O gasto com materiais escolares? Para muitos é supérfluo. Livros que custam menos de 200$00- “N ka pode kunpra”. E as crianças desde cedo começam a incorporar o “coitadismo”, pois é o que ouvem! Nka pode kunpra livro, nha mai ka tene dinheru, nha pai ka sta na trabadju!
Tanta azáfama na procura do pão nosso de cada dia, de cada mês, de cada ano…e os filhos ficam descobertos, entregues a si mesmos ou a quem muito pouco possa contribuir para a formação e preparação para a vida. Tudo a troco de bens quiméricos…de coisas fúteis que têm um valor limitado.
“Kada fidju ta nase ku si pon na mo”. “N sta manxe ta sai ta buska pon pa fidju.” “N ka ten tenpu ba skola djobe nha fidju pamo N sta na buska pon pa fidju”. Não sou contra, “saku baziu ka ta sakedu”! Mas “Não só de pão vive o homem”!

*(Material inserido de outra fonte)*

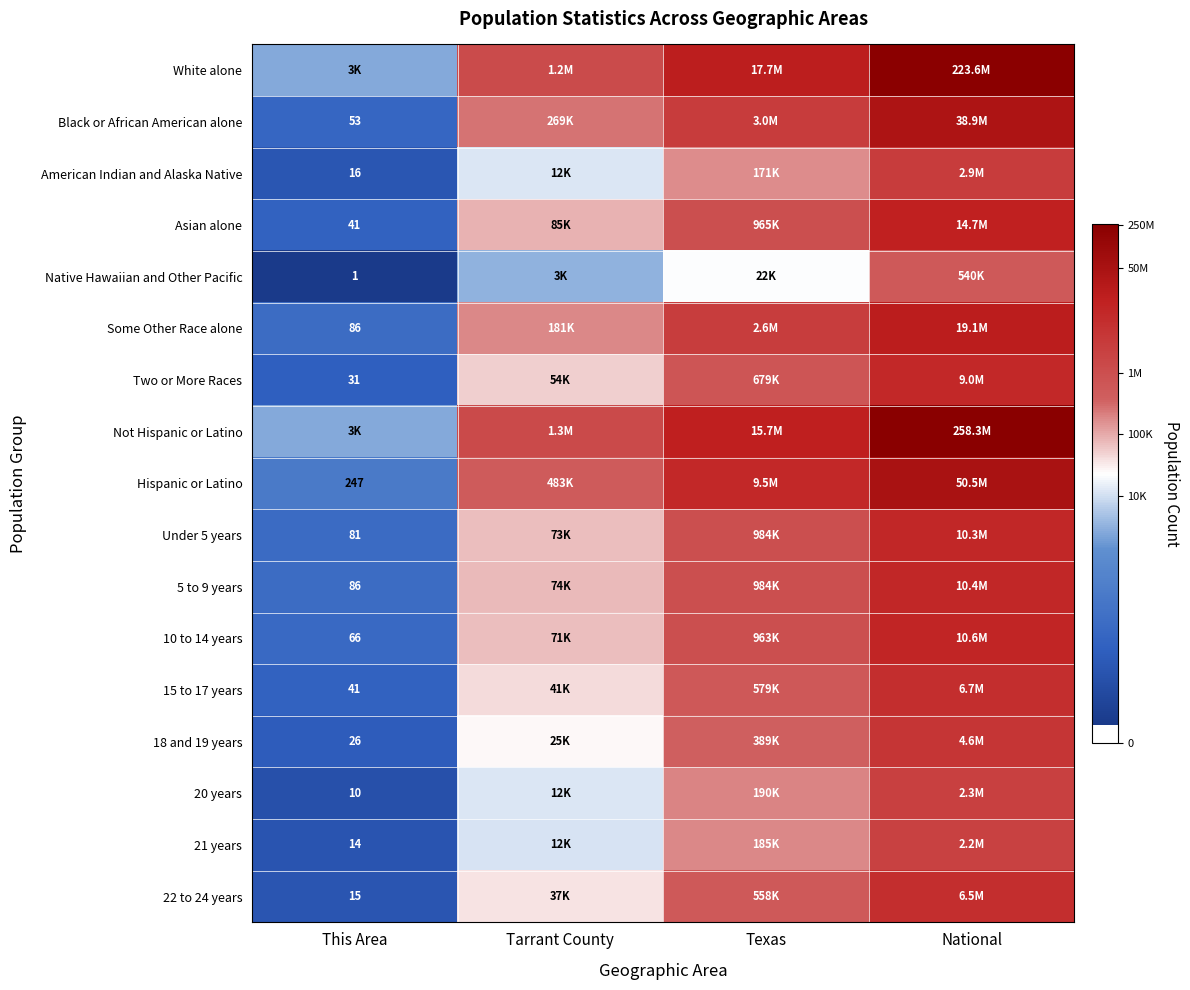

At which category is the sum across all series the highest?

National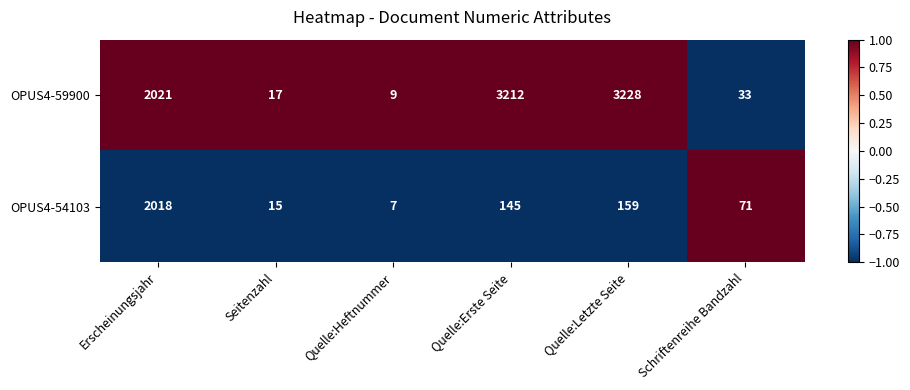

List the series in order of their peak value, lowest first.

OPUS4-54103, OPUS4-59900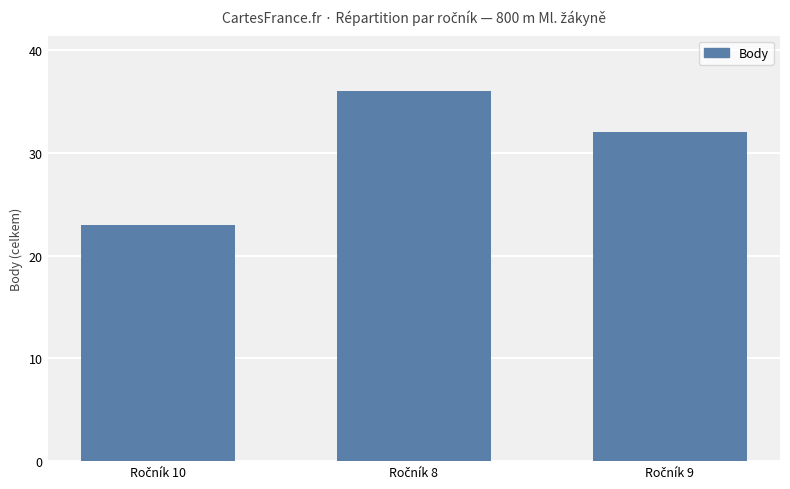

What is the difference between the maximum and minimum values?

13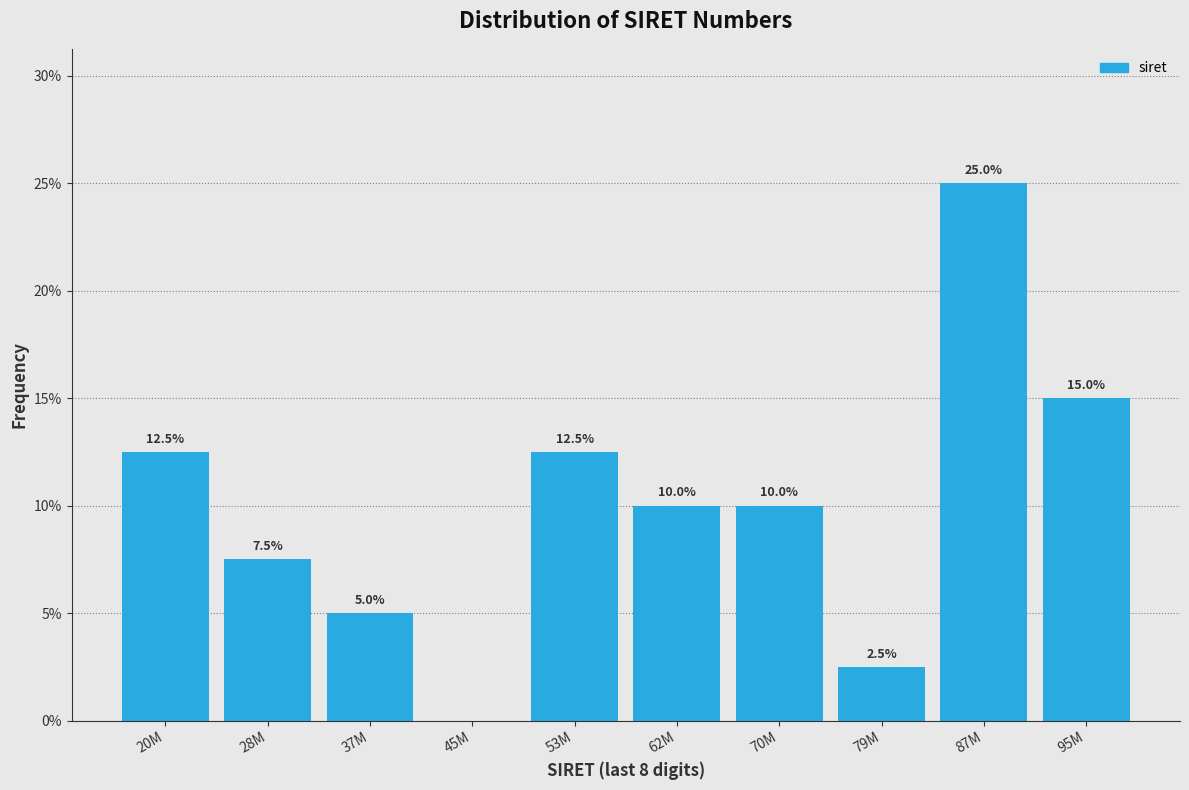

Reading left to right, what are all the values shown in this chart?

20M=12.5	28M=7.5	37M=5.0	45M=0.0	53M=12.5	62M=10.0	70M=10.0	79M=2.5	87M=25.0	95M=15.0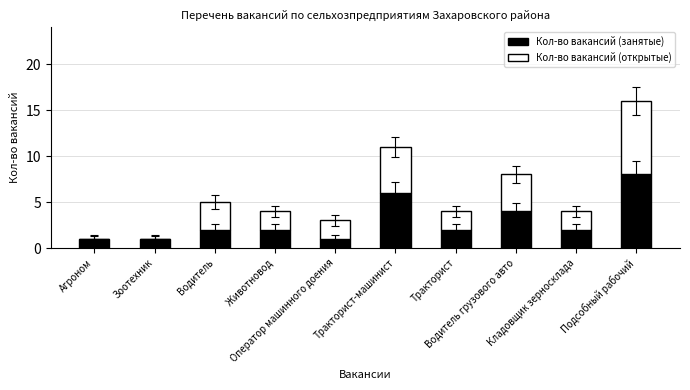

True or false: Кол-во вакансий (занятые) has a value of 1 at Агроном.

True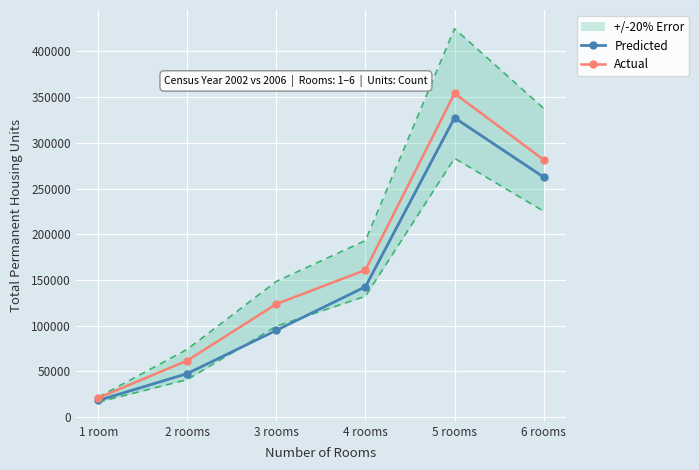

True or false: Predicted has more than 2 points higher than both neighbors.

False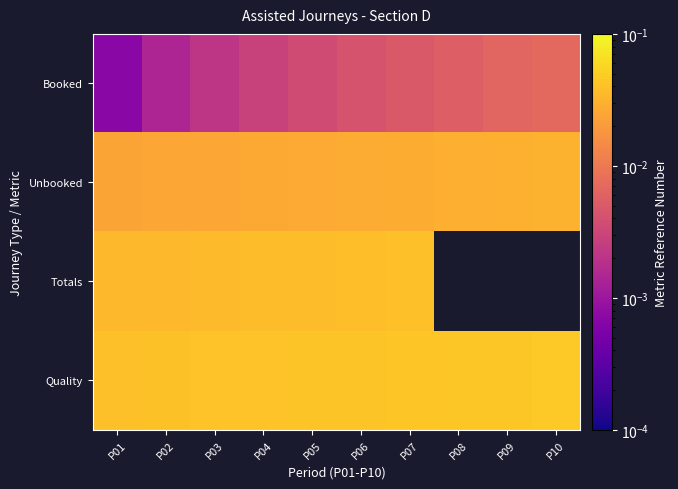

Is it true that Booked equals 0.0 at P10?

True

Faz-me lembrar um encontro com ativistas locais nos anos 2000, onde havia muita gente nova e alguns adultos. Depois de uma acérrima discussão, á volta de uma questão escaldante, um dos senhores presentes levantou e disse: “Nu ka sta pensa na mas nada, rabata leba boka”. Nada mais verdadeiro!
No outro extremo temos os que reconhecem o valor da EDUCAÇÃO e fazem de tudo para ajudarem os filhos a se prepararem para a vida: hipotecam a saúde, a própria vida para disponibilizarem o essencial para os seus filhos (Infelizmente não são muitos). Acompanham os filhos tanto em casa como na escola com visitas regulares. E o trabalho deles...fica comprometido devido à mantxulada. Estas duas realidades coabitam, com o choque que possa produzir e as vantagens para uns e desvantagens para outros…
Há necessidade de responsabilização da paternidade e maternidade, e urgente! Mudança de mentalidade precisa-se! De contrário, daqui a 10 anos (ou senão menos) estaremos numa situação de saia justa. É imprescindível atacar e agora; é essencial que haja um trabalho que ajude às pessoas a perceberem que ter filhos hoje é, acima de tudo, um ato de amor que exige sacrifício; que educar os filhos vai para além de “un pon na mo”. É necessário que cada um de nós faça a sua parte; ajudar onde podemos, denunciar lá onde for possiível. O futuro da nossa sociedade está na forma como educamos as nossas crianças e jovens, HOJE.